Metadata-Version: 2.4
Name: sql-dag-flow
Version: 0.5.5
Summary: A sophisticated SQL lineage visualization tool for Medallion Architectures.
Author-email: Flavio Sandoval <dsandovalflavio@gmail.com>
License: MIT
Keywords: sql,lineage,dag,visualization,medallion-architecture,data-engineering
Classifier: Development Status :: 4 - Beta
Classifier: Intended Audience :: Developers
Classifier: License :: OSI Approved :: MIT License
Classifier: Programming Language :: Python :: 3
Classifier: Programming Language :: Python :: 3.8
Classifier: Programming Language :: Python :: 3.9
Classifier: Programming Language :: Python :: 3.10
Classifier: Programming Language :: Python :: 3.11
Requires-Python: >=3.8
Description-Content-Type: text/markdown
License-File: LICENSE
Requires-Dist: fastapi
Requires-Dist: uvicorn
Requires-Dist: sqlglot
Requires-Dist: networkx
Requires-Dist: pydantic
Dynamic: license-file

# SQL DAG Flow

> **"Static Data Lineage for Modern Data Engineers. No databases, just code."**

**SQL DAG Flow** is a lightweight, open-source Python library designed to transform your SQL code into visual architecture.

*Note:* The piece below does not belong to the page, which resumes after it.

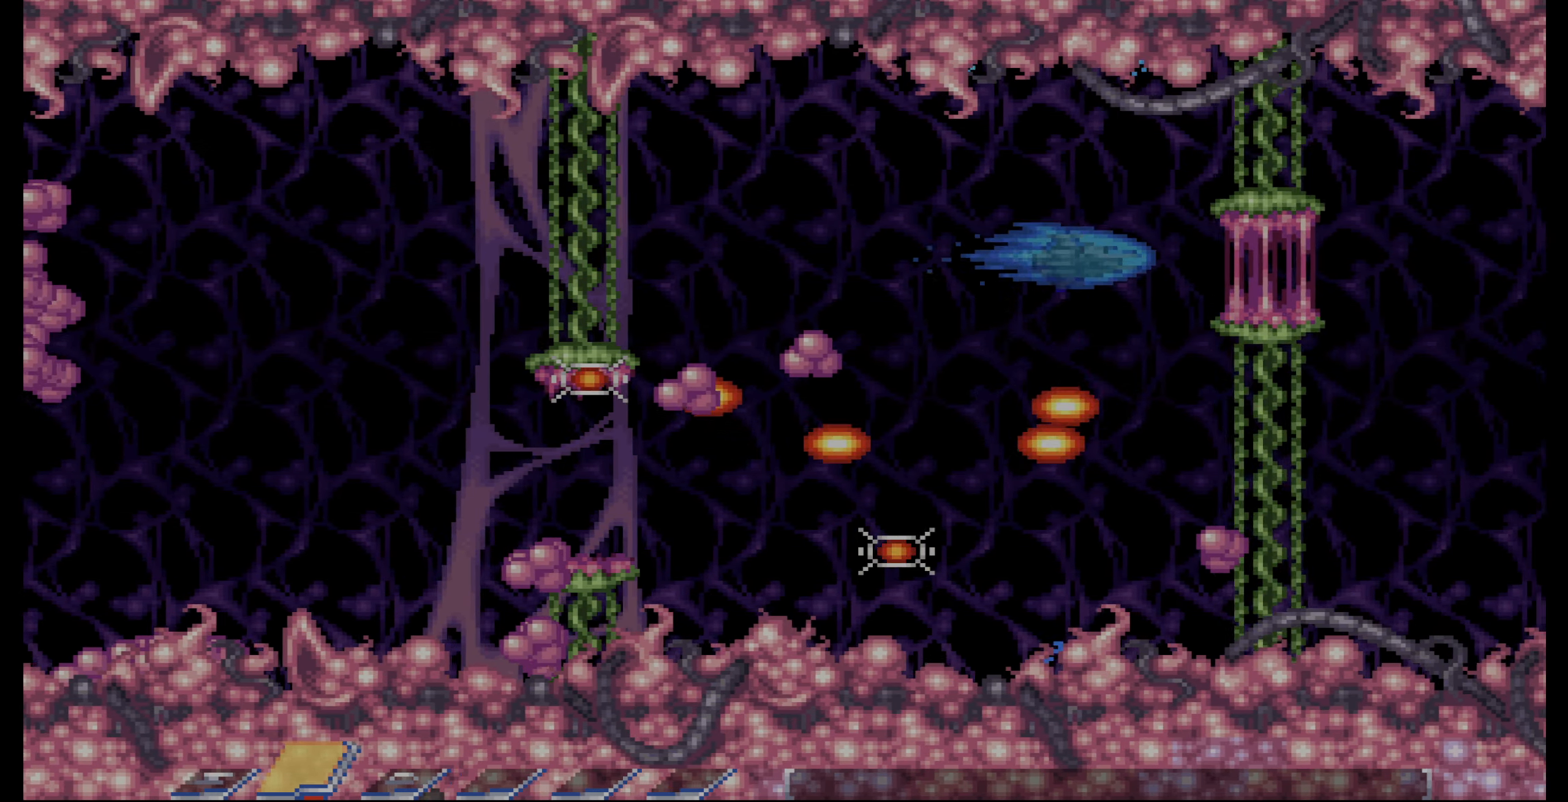
{"buttons": []}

Unlike traditional lineage tools that require active database connections or query log access, **SQL DAG Flow** performs **static analysis (parsing)** of your local `.sql` files. This allows for instant, secure dependency visualization, bottleneck identification, and Data Lineage documentation without leaving your development environment.

Specially optimized for the **Medallion Architecture** (Bronze, Silver, Gold) and modern stacks (DuckDB, BigQuery, Snowflake), it bridges the gap between the code you write and the architecture you design.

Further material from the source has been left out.